The rotation had gained speed and the south had already joined the west as periphery. The change was turning into revolution. In the pessimistic climate of Weimar Germany  it was important to the conservatives to instill confidence in the future. Thus Germans and Russians were described as "young peoples" of the future. The Germans had a great will to life. This would be important in the coming era of the world revolution. Overpopulation was working to the advantage of Germany and would strengthen her during the 20th century. The decline of the West was not Germany's decline. The future was determined by the "young peoples" which were throwing off their shackles. Thus the Germans were described in reality to be in the same category as the colonial peoples.


It has been claimed that Oswald Spengler’s great macro-historical work, The Decline of the West  caused a stir similar to that caused by Albert Einstein’s theory of relativity. The great men were about the same age when rising to fame (Spengler was born 1880 and Einstein 1879). Both stood for changes of the way the world was viewed. Spengler’s book in Germany has been published in more than a quarter million copies and is widely translated.

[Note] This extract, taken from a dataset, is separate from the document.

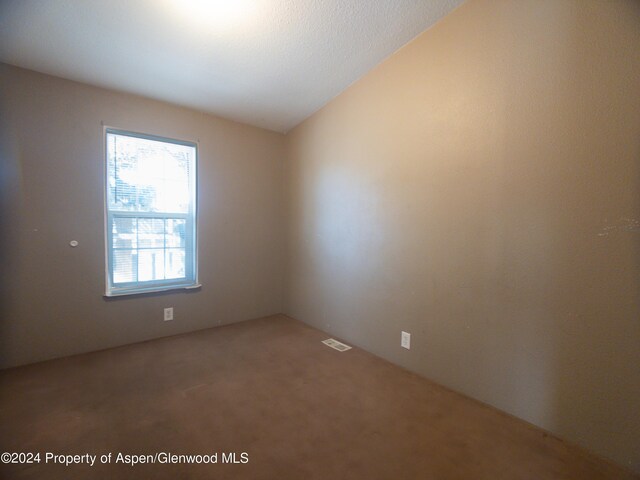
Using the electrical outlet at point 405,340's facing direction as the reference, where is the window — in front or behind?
in front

Spengler in his great work did not set out to describe the death of Western culture. Instead the work is Spengler’s views on the end phase of our culture (rising around the year 1000 AD) as it turns into civilization. Neither is it a prophecy of the death of mankind. Man will live on without the West. What was shocking for the readers in 1918, most of them believing that the 19th and 20th centuries represented the height of development, was that someone could describe the West as being in a final phase.

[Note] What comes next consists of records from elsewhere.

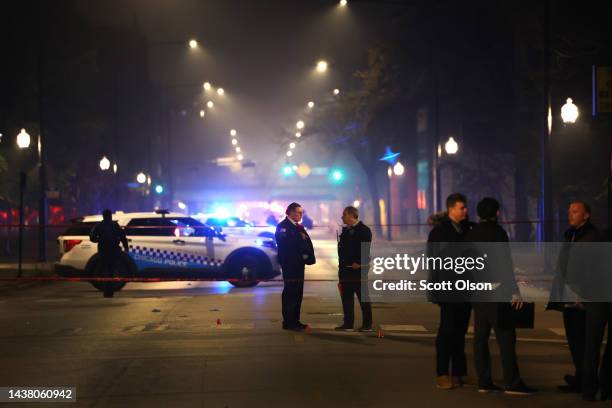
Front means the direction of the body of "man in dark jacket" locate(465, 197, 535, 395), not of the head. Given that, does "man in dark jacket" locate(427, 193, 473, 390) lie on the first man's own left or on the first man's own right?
on the first man's own left

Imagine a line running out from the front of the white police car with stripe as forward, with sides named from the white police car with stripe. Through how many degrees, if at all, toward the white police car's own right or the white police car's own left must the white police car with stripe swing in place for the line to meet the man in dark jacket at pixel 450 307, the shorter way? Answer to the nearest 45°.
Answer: approximately 90° to the white police car's own right

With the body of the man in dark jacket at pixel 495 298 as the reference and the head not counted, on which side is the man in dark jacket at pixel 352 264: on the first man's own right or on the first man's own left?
on the first man's own left

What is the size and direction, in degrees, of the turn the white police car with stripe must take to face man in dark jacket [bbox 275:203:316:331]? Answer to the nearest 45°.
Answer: approximately 90° to its right

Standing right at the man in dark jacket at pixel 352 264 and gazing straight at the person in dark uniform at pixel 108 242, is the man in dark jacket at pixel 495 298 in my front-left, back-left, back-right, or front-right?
back-left

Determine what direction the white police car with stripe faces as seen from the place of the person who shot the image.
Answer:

Dr. John Farrenkopf, an American scholar, has recently provided the academic community and all interested in Spengler’s work with Prophet of Decline: Spengler on World Politics and History (Baton Rouge: Louisiana State University Press, 2001, 304 pages). After the attacks of Muslim terrorists of al Quaeda on the United States on September 11, 2001, this book is of increasing value, although the manuscript was completed and the book published before the attacks. Muslim terrorist actions and views are a threat to the present state system and ultimately the West.

Spengler is timely in 2009, both internationally and in Sweden, and especially Cavallie has provided a fine overview of the legacy of Spengler in the one Scandinavian country that has treated him seriously.